• _What you will do_
- A) Please quote the DocuSign thread word for word, everything from "If you, the" down to "authentication by DocuSign.".
- B) According to the DocuSign thread, what things can the choice of signer authentication methods depend on? List each one.
- C) In the DocuSign thread, what is the maximum number of users that a single request to the create-users endpoint can include?

• _Source extract_
Trying to understand DocuSign API documentation but I'm getting confused - obviously I would like to have a custom built application that allows employees to digitally sign terms and conditions.
Looking at previous questions it looks like I'll need one account to represent the sender (aka "application"). I'm looking to authenticate my application with DocuSign using client credentials and secret but also to include an authorization code to get a user scoped token back from DocuSign.
Looking at the documentation the auth development endpoint is https://account-d.docusign.com/oauth/token
Calling the endpoint and getting a user scoped token back
// Header
Authorization Basic <integration_key_and_the_secret>
// Body
grant_type=authorization_code&code=<authorization_code>
If I've understood this correctly it means I need to create users beforehand within DocuSign for the process to work, i.e. so when the endpoint above is called with the user email included within the authorization_code value it matches with a user account within DocuSign.
If my understanding is correct then the "Users" endpoint makes sense, i.e. I would need to call the following POST endpoint to create each user that will use my application to sign their terms and conditions.
Create users endpoint within DocuSign
POST /restapi/v2.1/accounts/{accountId}/users
The documentation states I can create multiple users at once although there's a limit for any single request to be no more than 500 users which is ok as my application can be designed to batch users with a number limit included.
Looking for confirmation on whether I've understood the process?
Many thanks
If you want to build an app to enable "employees to digitally sign terms and conditions." then the employees will not be DocuSign "users." Rather, they will be "Signers."
The OAuth Authorization Code flow you reference in your question enables a DocuSign "user" (also known as a DocuSign "account member") to obtain an access token that can be used with the DocuSign APIs.
In your use case, it sounds like the new employee accesses a web portal (your app) and at some point presses a "Sign the Terms and Conditions" button.
In this flow, the new employee is not (yet) a DocuSign user. So they can't login to DocuSign, they can't use the OAuth Authorization Code flow, etc.
Instead, your application needs to authenticate with DocuSign by itself and then create (via the API) the Signing Ceremony for the new employee.
The answer for DocuSign eSignature API is that your application will impersonate a DocuSign user via the OAuth JWT grant flow. Most developers create a "system user" such as "HR Department" with email "[email protected]".
The DocuSign administrator adds the new "system user" to their DocuSign account and your app can then impersonate the user. Remember that the "user" needs to grant consent to your app for impersonation.
Notes
If you really do want to create new users in DocuSign, you can do that via the Admin API. But the rest of your question sounds more like you want the new employees to be DocuSign Signers
not Users
DocuSign offers many features for authenticating a signer. Which authentication methods you choose often depend on the threat model for your agreements, legal requirements, past experiences (in the past, how often were signatures forged or repudiated), value of the agreement (if something goes wrong, did your company lose $10 or $10,000,000) etc.
Some of the authentication options available from DocuSign:
Yes, a user ID would be a shared secret that DocuSign could check for:
What to watch out for: how easy is it for someone to guess the new employee's user ID. Remember the problem would happen when a rogue employee violates their agreement with the company and repudiates their signature, saying they never signed it.
If your employee user ids are known within the company or easy to guess then it may not be beyond a reasonable doubt that the rogue employee actually did not sign their agreement (even though they did).
In this case the employee would be claiming that their signature was forged, where the reality is that they repudiated their real signature.
This type of example is why signer authentication is so important.
If you, the application developer, build an application that authenticates its users then you may or may not need additional authentication by DocuSign.
Example:
The admin api is used to for many actions including creating new users within a DocuSign account. Only users can send envelopes. If an employee will need to send envelopes then a new user account can be created for the new employee either manually or programmatically via the Admin API.

• _Data excerpts_
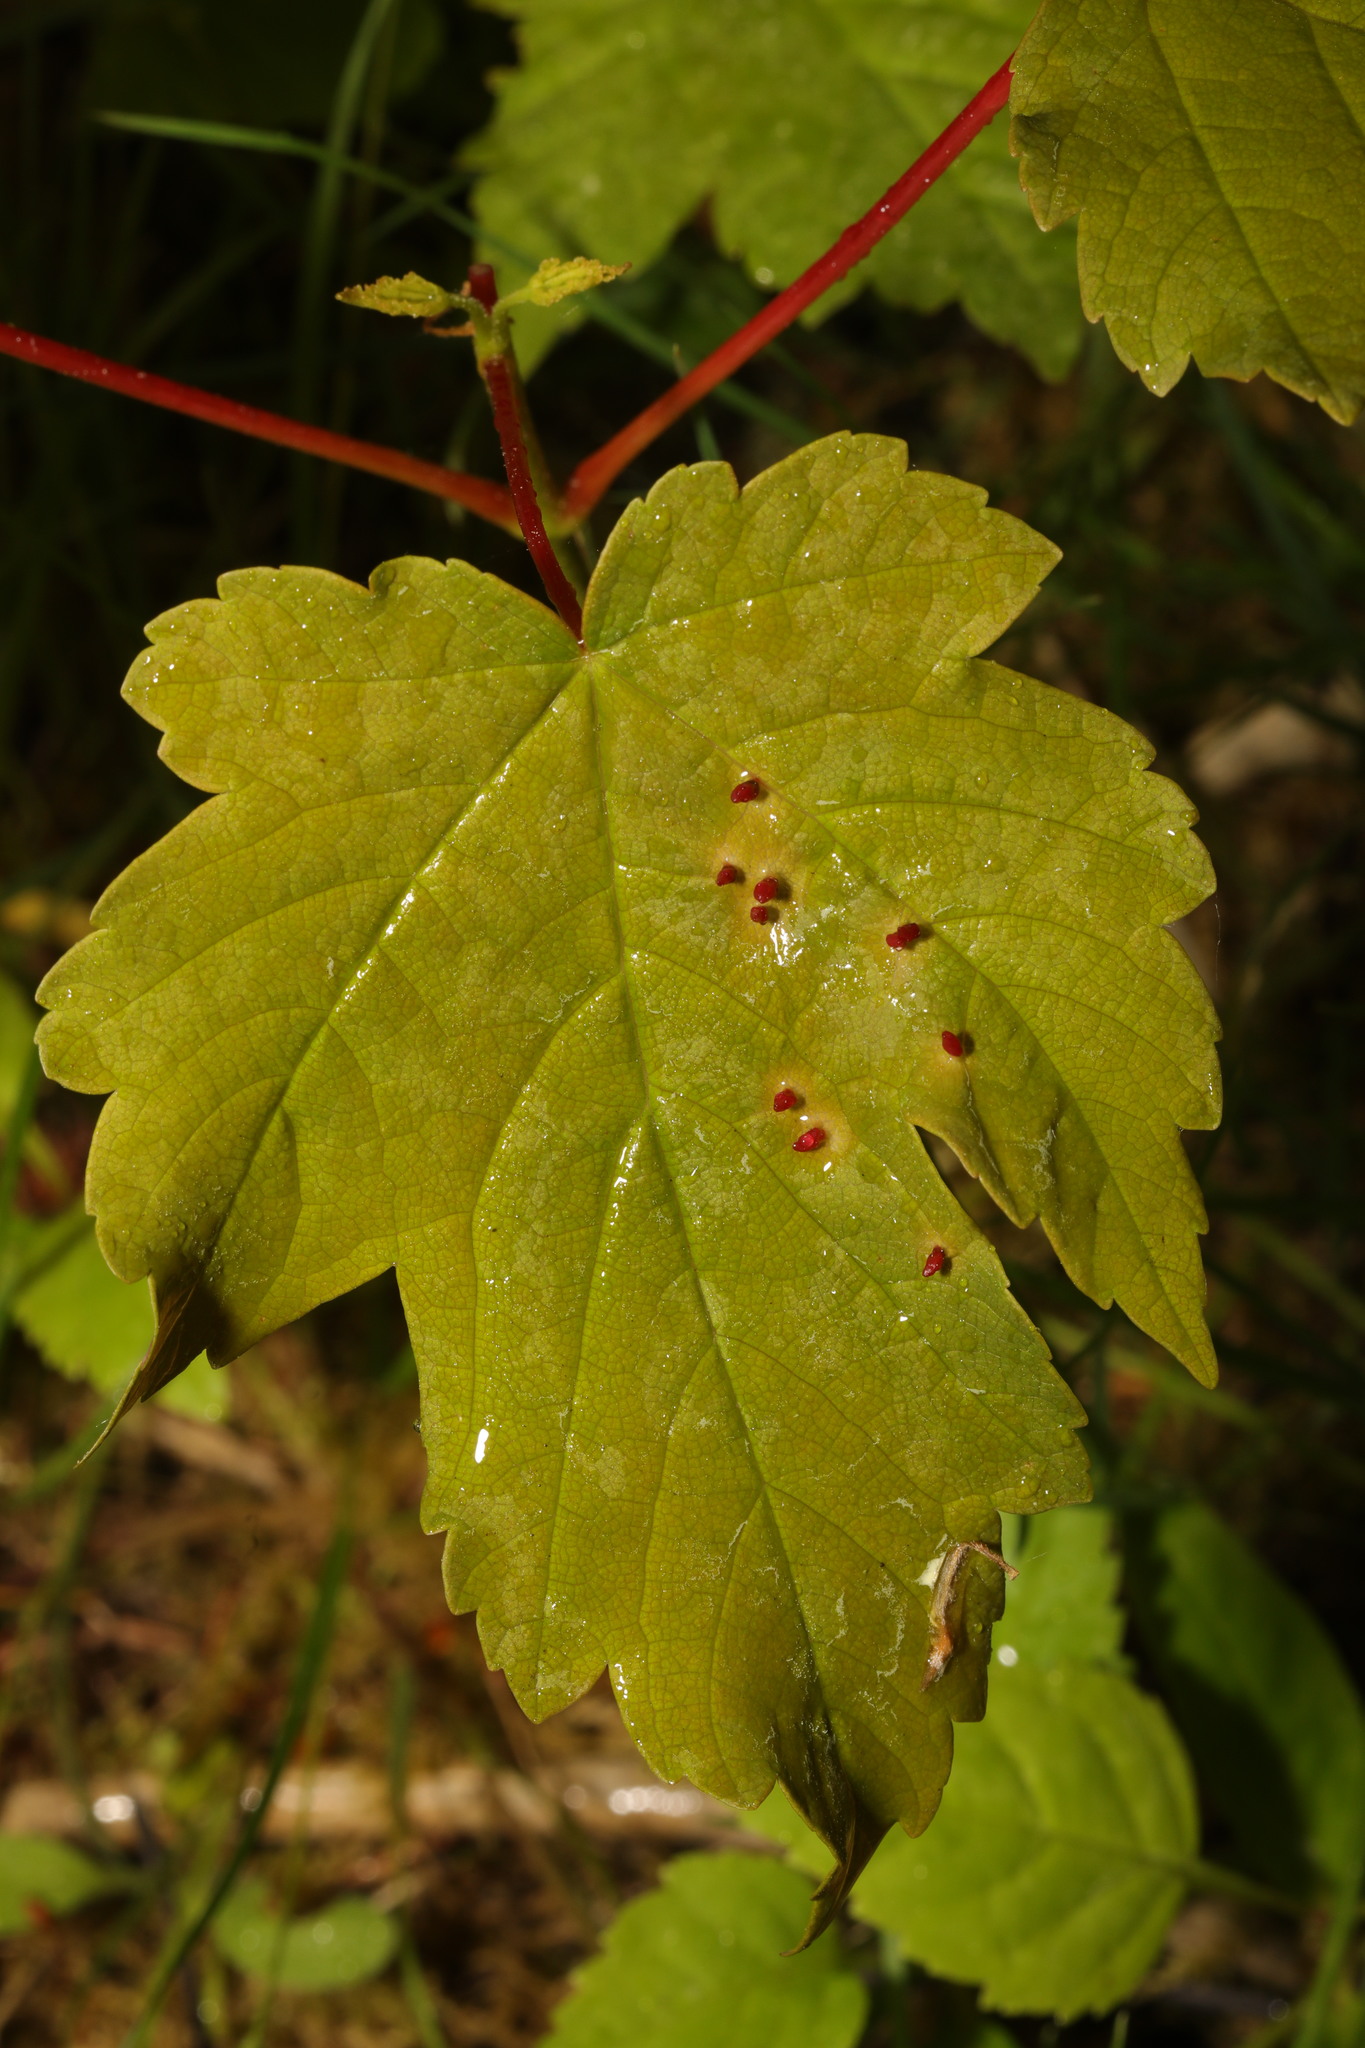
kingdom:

--

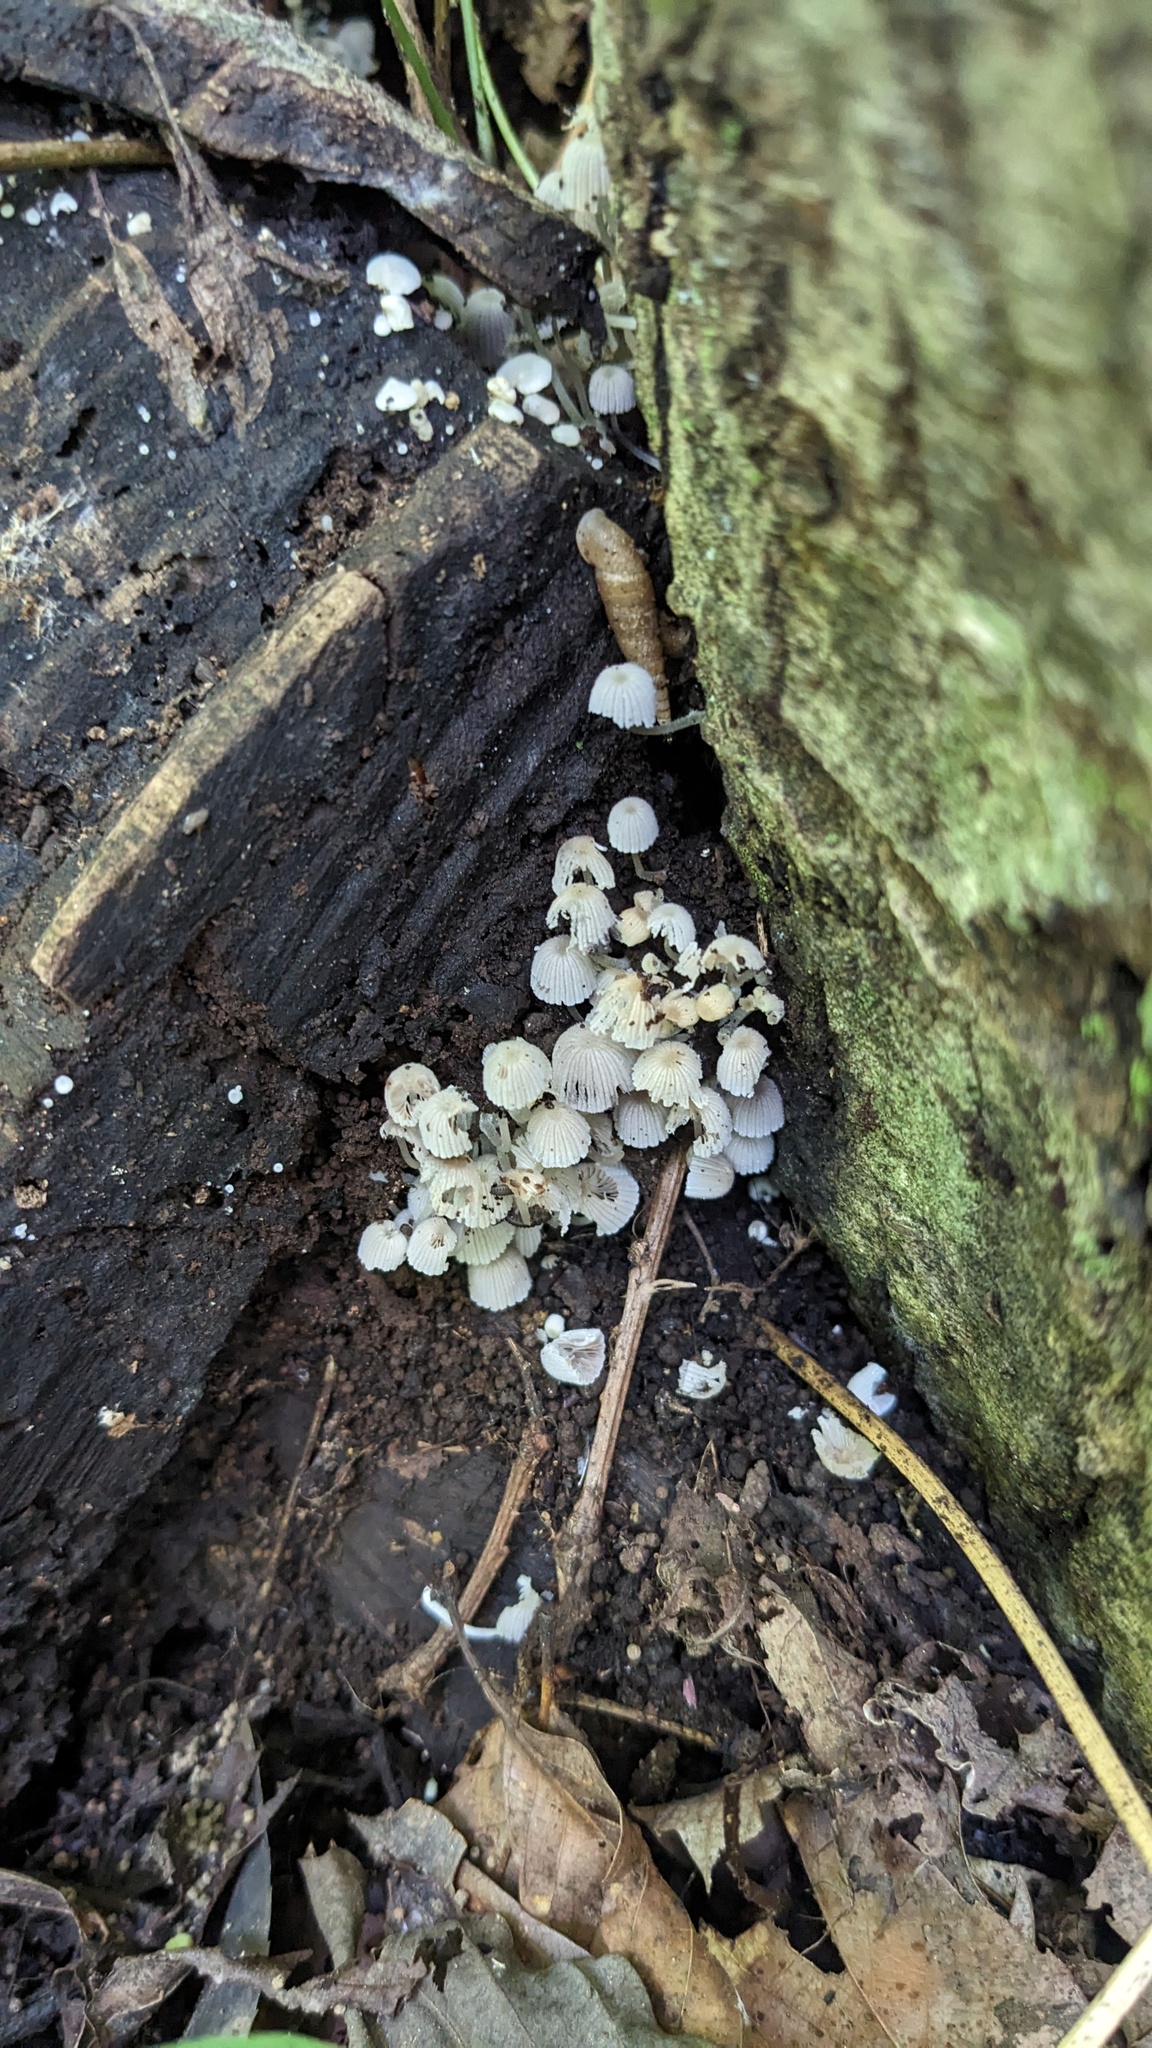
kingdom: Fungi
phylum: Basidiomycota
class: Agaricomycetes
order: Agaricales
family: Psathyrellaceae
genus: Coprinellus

• _Written answers_
- A)
If you, the application developer, build an application that authenticates its users then you may or may not need additional authentication by DocuSign.

- B)
- The threat model for your agreements
- Legal requirements
- Past experiences (how often signatures were forged or repudiated in the past)
- The value of the agreement

- C) No more than 500 users.